Mir stehen Menschen vor Augen, die sich überraschen lassen, die nicht jeden Sonntag die üblichen homiletischen Formeln hören wollen. Ich habe versucht, einige Ideen über den Heiligen Geist zu artikulieren, die Menschen dazu anregen, über ihr tägliches Leben nachzudenken.
2. Was hat Sie bei der Predigtvorbereitung beflügelt?
Ich habe mich durch die Wasserstellen der Bibel in Auszügen hindurchgelesen und war überrascht, an wie vielen Stellen Wasser vorkommt. Damit kommt zusammen, daß Wasser wieder zu einem sehr aktuellen ökologischen Thema geworden ist. Ich habe versucht, dieses nicht moralistisch auszuwalzen, sondern das Moment der Überraschung stark zu machen. Der Geist ist ein Geschenk, kein klerikaler Machtfaktor.
3. Welche Entdeckung wird Sie weiter begleiten?
Man kann sich über das Bild des Duschens am Anfang mokieren.
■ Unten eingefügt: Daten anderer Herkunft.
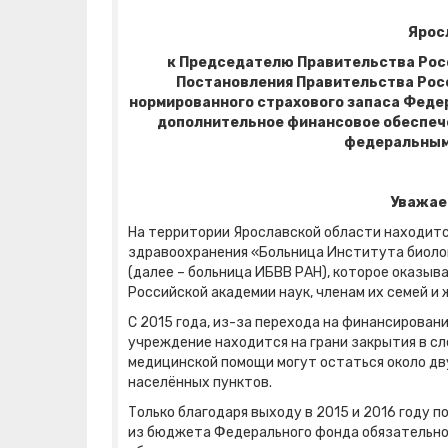
Ярос
к Председателю Правительства Росс
Постановления Правительства Росс
нормированного страхового запаса Феде
дополнительное финансовое обеспеч
федеральным
Уважае
На территории Ярославской области находит
здравоохранения «Больница Института биолог
(далее – больница ИБВВ РАН), которое оказы
Российской академии наук, членам их семей и
С 2015 года, из-за перехода на финансирован
учреждение находится на грани закрытия в с
медицинской помощи могут остаться около дв
населённых пунктов.
Только благодаря выходу в 2015 и 2016 году
из бюджета Федерального фонда обязательн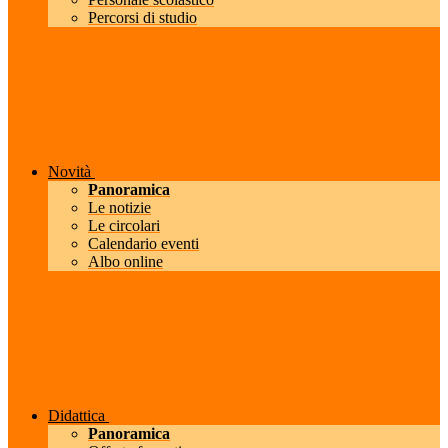
Percorsi di studio
Novità
Panoramica
Le notizie
Le circolari
Calendario eventi
Albo online
Didattica
Panoramica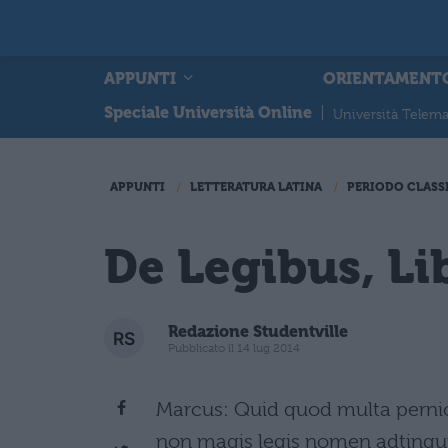
APPUNTI
ORIENTAMENT
Speciale Università Online
|
Università Telema
APPUNTI
LETTERATURA LATINA
PERIODO CLASS
De Legibus, Li
Redazione Studentville
Pubblicato il 14 lug 2014
Marcus: Quid quod multa pernici
non magis legis nomen adtingun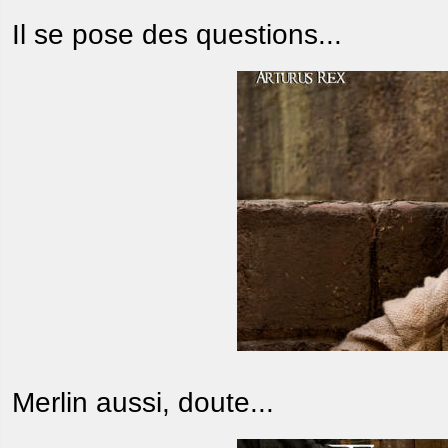
Il se pose des questions...
Merlin aussi, doute...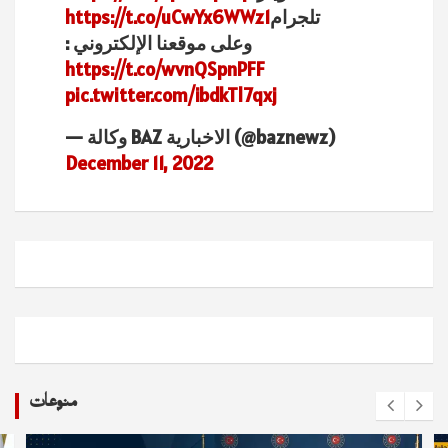
تلجرام
https://t.co/uCwYx6WWz1
وعلى موقعنا الإلكتروني :
https://t.co/wvnQSpnPFF
pic.twitter.com/ibdkTl7qxj
— وكالة BAZ الاخبارية (@baznewz)
December 11, 2022
منوعات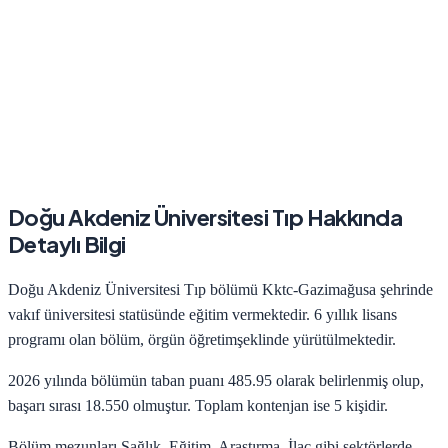
Doğu Akdeniz Üniversitesi
Tıp
Hakkında
Detaylı Bilgi
Doğu Akdeniz Üniversitesi
Tıp
bölümü
Kktc-Gazimağusa
şehrinde
vakıf
üniversitesi statüsünde eğitim vermektedir.
6
yıllık lisans
programı olan bölüm,
örgün öğretim
şeklinde yürütülmektedir.
2026
yılında bölümün taban puanı
485.95
olarak belirlenmiş olup,
başarı sırası
18.550
olmuştur. Toplam kontenjan ise
5
kişidir.
Bölüm mezunları
Sağlık, Eğitim, Araştırma, İlaç
gibi sektörlerde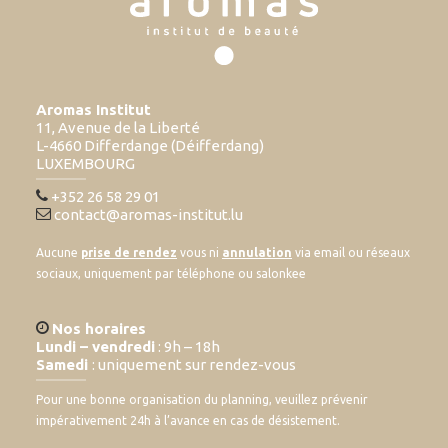
Aromas Institut
11, Avenue de la Liberté
L-4660 Differdange (Déifferdang)
LUXEMBOURG
+352 26 58 29 01
contact@aromas-institut.lu
Aucune
prise de rendez
vous ni
annulation
via email ou réseaux
sociaux, uniquement par téléphone ou salonkee
Nos horaires
Lundi – vendredi
: 9h – 18h
Samedi
: uniquement sur rendez-vous
Pour une bonne organisation du planning, veuillez prévenir
impérativement 24h à l’avance en cas de désistement.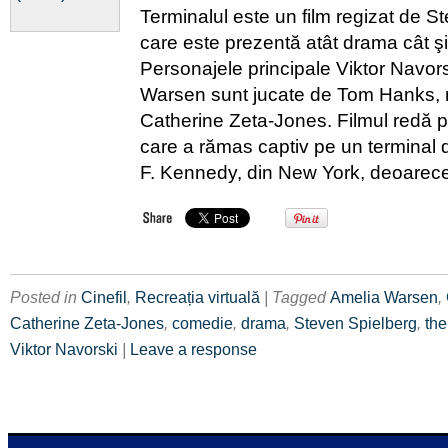
Terminalul este un film regizat de S
care este prezentă atât drama cât ş
Personajele principale Viktor Navors
Warsen sunt jucate de Tom Hanks, 
Catherine Zeta-Jones. Filmul redă p
care a rămas captiv pe un terminal 
F. Kennedy, din New York, deoarece
Posted in
Cinefil
,
Recreația virtuală
| Tagged
Amelia Warsen
,
Catherine Zeta-Jones
,
comedie
,
drama
,
Steven Spielberg
,
the
Viktor Navorski
|
Leave a response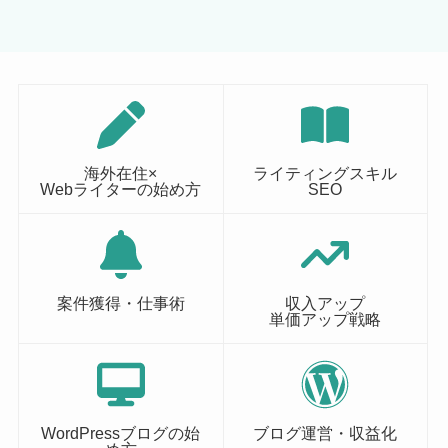
海外在住×
ライティングスキル
Webライターの始め方
SEO
案件獲得・仕事術
収入アップ
単価アップ戦略
WordPressブログの始
ブログ運営・収益化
Auf der anderen Seite zähle ich das zu den Zumutungen, denen sich nach dem Johannesevangelium Hörer und Prediger gleichermaßen aussetzen müssen. Und zur Überraschung des Geistes gehört dann auch die unkonventionelle Reaktion.
4. Was verdankt diese Predigt der abschließenden Bearbeitung?
Es war gut, die Predigt nach drei Wochen ein zweites Mal zur Hand zu nehmen. Ich bin der Überzeugung, daß sich der Wassergedanke als homiletisches Leitmotiv bewährt hat, selbst dann, wenn die Predigt dann nicht den Regeln entspricht, die andere Homiletiker aufstellen. Man sollte dem ersten Einfall vertrauen.